(Exercise requirements) Every line below containing the word "where" should be found and copied.
+ + + + + + +
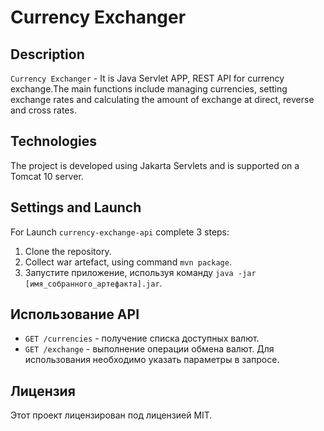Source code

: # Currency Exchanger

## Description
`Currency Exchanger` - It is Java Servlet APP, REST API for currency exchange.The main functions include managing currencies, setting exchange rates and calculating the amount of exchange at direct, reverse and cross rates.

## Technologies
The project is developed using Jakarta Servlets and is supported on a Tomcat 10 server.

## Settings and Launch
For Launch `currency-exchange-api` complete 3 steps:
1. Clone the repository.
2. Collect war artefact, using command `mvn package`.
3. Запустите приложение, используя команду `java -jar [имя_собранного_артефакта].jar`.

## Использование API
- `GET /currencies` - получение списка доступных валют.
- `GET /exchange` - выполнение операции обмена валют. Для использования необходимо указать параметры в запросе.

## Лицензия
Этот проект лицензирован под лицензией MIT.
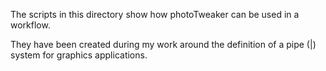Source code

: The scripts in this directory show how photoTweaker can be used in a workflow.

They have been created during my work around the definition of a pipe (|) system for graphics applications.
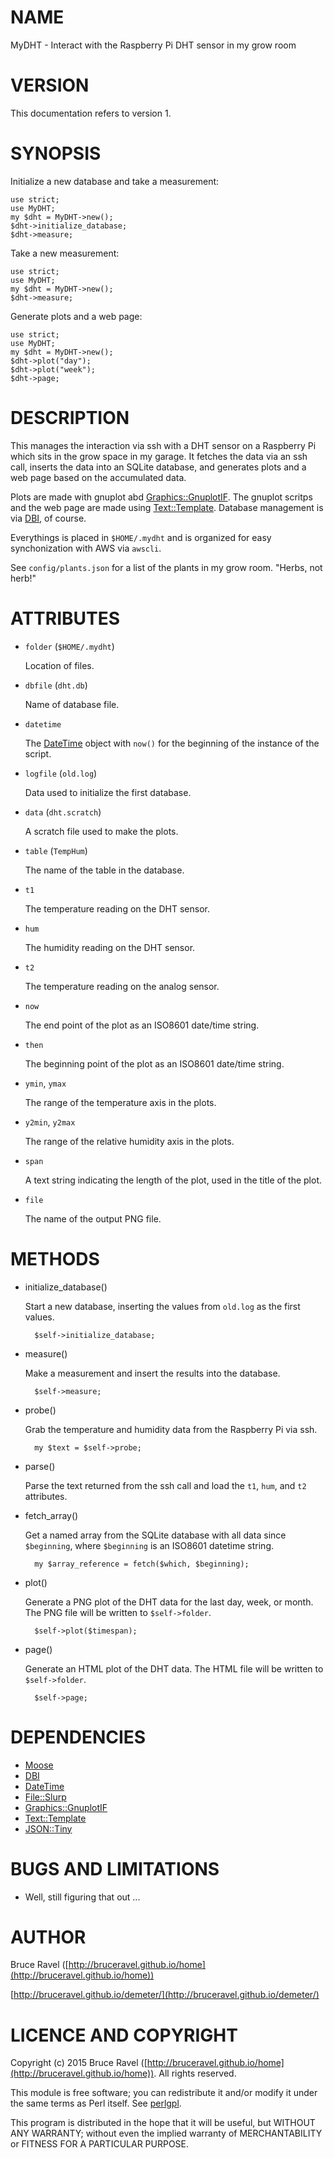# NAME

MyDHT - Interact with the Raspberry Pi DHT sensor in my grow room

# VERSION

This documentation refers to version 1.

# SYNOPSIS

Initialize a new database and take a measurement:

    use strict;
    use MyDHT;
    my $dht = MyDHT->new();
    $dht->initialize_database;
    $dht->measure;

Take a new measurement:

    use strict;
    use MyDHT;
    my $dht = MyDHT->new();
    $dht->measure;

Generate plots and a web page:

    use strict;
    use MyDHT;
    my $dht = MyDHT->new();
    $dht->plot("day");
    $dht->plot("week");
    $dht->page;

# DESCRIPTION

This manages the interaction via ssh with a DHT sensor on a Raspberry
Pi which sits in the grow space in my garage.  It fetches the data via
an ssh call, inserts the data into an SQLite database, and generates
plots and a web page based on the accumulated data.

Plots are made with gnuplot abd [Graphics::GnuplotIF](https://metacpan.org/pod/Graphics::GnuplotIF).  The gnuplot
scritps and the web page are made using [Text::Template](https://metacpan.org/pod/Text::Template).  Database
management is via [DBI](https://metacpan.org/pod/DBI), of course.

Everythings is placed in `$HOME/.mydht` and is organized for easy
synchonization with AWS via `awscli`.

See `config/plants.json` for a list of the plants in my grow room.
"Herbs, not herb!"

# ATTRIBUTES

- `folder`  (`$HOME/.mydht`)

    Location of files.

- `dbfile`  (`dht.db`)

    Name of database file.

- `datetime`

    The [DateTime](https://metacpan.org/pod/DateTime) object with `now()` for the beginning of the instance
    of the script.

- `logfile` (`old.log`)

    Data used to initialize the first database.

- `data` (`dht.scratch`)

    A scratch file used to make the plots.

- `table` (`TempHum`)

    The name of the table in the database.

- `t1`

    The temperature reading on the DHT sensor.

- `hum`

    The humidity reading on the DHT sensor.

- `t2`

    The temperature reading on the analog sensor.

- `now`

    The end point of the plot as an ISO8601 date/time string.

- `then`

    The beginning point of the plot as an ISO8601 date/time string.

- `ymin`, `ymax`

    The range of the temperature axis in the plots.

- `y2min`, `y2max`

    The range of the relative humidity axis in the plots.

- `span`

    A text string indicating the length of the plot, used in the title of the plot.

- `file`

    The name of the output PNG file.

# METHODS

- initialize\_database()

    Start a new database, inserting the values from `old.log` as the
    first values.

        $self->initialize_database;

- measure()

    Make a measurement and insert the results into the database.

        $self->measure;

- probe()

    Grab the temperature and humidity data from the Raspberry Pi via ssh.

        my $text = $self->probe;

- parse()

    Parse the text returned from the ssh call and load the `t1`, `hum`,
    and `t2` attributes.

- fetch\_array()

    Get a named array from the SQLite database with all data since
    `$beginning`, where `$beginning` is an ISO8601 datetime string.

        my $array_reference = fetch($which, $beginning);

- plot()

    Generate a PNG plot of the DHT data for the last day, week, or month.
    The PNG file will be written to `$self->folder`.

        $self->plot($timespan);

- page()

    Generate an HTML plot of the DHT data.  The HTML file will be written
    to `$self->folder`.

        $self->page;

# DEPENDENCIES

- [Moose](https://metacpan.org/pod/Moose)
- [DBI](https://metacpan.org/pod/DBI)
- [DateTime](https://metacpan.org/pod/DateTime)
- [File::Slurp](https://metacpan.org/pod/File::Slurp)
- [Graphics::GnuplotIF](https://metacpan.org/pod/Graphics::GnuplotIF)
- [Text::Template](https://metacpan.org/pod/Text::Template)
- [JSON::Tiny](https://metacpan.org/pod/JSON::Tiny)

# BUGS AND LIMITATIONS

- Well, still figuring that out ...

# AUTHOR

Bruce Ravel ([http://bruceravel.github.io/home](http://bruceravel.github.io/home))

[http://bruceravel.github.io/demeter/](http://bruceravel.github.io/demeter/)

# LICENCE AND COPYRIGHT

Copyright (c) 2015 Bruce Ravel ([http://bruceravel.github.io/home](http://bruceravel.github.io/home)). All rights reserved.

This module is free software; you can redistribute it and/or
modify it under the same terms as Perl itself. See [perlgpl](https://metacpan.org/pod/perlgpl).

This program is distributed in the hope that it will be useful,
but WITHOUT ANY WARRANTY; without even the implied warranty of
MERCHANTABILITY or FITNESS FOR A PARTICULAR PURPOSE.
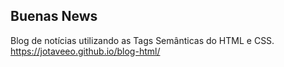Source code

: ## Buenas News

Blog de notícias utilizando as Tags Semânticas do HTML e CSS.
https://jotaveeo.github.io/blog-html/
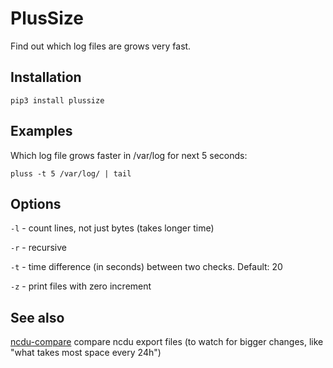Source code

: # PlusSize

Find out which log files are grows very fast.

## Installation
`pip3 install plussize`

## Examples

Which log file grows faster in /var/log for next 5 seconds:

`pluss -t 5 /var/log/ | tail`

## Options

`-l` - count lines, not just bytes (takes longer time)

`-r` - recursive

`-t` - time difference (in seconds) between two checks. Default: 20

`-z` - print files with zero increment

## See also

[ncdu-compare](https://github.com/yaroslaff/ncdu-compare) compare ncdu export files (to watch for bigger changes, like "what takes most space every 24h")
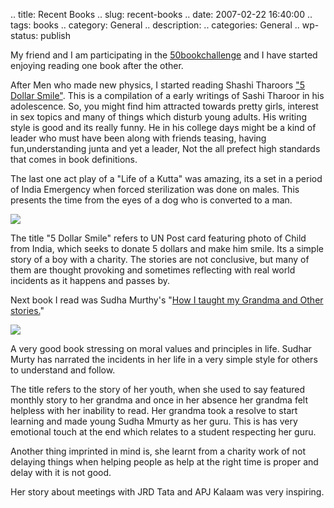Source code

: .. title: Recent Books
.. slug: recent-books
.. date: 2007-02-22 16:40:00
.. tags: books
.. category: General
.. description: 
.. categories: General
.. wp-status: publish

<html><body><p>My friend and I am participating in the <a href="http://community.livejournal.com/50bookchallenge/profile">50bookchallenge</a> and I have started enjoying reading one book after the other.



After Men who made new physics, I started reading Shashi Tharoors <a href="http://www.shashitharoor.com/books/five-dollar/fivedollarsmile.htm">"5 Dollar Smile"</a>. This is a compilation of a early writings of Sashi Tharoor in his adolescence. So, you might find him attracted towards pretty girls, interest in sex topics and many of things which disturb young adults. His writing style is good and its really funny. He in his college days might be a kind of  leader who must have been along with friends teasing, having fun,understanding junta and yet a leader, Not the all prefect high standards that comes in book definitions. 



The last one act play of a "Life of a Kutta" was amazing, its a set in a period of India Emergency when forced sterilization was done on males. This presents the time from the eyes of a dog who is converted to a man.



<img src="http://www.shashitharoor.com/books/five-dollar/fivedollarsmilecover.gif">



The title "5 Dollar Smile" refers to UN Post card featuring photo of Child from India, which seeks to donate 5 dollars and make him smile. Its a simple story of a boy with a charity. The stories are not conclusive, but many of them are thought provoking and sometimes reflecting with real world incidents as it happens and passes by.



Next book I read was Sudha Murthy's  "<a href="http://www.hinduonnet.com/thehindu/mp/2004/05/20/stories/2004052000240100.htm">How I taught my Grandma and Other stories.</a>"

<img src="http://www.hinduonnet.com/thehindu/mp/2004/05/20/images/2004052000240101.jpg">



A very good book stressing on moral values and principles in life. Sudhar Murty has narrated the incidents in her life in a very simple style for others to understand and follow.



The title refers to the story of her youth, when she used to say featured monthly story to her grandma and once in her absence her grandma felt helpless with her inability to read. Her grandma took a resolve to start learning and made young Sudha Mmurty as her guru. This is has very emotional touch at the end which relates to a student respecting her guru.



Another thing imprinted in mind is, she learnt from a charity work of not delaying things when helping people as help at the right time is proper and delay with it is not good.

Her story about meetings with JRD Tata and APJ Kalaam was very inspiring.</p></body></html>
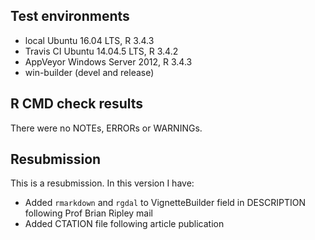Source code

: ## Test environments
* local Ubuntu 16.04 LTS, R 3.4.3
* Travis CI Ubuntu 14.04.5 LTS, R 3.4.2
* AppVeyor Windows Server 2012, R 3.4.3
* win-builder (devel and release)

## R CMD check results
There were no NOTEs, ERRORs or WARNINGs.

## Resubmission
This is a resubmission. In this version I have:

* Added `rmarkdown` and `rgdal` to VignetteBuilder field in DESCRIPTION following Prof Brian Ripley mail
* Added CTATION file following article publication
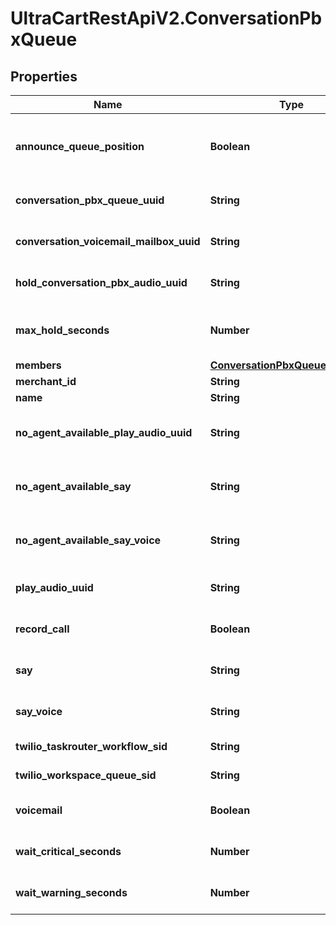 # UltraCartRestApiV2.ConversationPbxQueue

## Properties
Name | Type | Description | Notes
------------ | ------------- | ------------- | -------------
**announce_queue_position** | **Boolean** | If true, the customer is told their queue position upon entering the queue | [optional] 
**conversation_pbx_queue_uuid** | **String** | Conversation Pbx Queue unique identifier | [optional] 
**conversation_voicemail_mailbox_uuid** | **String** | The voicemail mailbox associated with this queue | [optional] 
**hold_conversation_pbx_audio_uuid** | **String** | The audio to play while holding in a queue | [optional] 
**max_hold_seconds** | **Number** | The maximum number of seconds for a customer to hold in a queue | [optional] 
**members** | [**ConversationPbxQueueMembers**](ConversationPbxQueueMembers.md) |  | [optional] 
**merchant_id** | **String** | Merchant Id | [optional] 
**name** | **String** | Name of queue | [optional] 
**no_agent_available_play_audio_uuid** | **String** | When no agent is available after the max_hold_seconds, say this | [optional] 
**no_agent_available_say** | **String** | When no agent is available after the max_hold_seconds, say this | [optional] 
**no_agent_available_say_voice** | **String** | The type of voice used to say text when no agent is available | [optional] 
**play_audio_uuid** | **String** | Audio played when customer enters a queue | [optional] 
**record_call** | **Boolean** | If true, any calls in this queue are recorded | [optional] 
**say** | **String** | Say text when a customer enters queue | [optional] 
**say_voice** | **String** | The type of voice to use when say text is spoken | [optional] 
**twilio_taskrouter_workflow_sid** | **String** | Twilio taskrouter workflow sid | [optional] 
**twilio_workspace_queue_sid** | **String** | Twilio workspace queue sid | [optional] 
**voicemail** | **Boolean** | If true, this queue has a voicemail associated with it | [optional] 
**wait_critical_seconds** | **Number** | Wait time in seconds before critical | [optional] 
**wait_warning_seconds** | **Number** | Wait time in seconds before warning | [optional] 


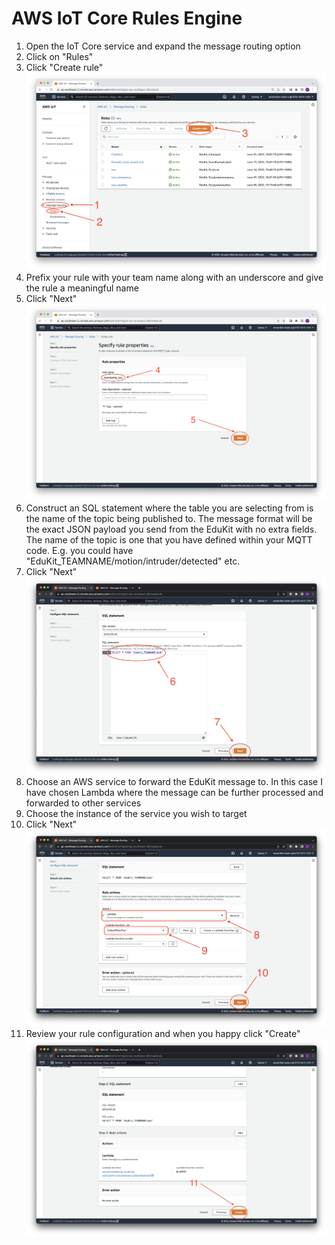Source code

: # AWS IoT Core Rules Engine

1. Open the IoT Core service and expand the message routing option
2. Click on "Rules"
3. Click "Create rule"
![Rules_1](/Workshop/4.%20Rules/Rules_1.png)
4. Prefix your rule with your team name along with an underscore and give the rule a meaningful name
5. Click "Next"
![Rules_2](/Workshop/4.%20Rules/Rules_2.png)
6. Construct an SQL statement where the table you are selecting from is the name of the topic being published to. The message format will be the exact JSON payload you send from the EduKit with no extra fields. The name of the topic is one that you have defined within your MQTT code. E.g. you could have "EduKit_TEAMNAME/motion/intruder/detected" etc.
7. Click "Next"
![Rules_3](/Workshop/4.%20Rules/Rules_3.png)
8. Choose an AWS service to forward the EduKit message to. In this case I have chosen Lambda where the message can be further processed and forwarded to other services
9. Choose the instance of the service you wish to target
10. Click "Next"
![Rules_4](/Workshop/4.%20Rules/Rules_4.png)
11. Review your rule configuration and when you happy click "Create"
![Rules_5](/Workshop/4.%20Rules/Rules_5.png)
+ + + + + + +
(Finished task)
    `$beginning`, where `$beginning` is an ISO8601 datetime string.
6. Construct an SQL statement where the table you are selecting from is the name of the topic being published to. The message format will be the exact JSON payload you send from the EduKit with no extra fields. The name of the topic is one that you have defined within your MQTT code. E.g. you could have "EduKit_TEAMNAME/motion/intruder/detected" etc.
8. Choose an AWS service to forward the EduKit message to. In this case I have chosen Lambda where the message can be further processed and forwarded to other services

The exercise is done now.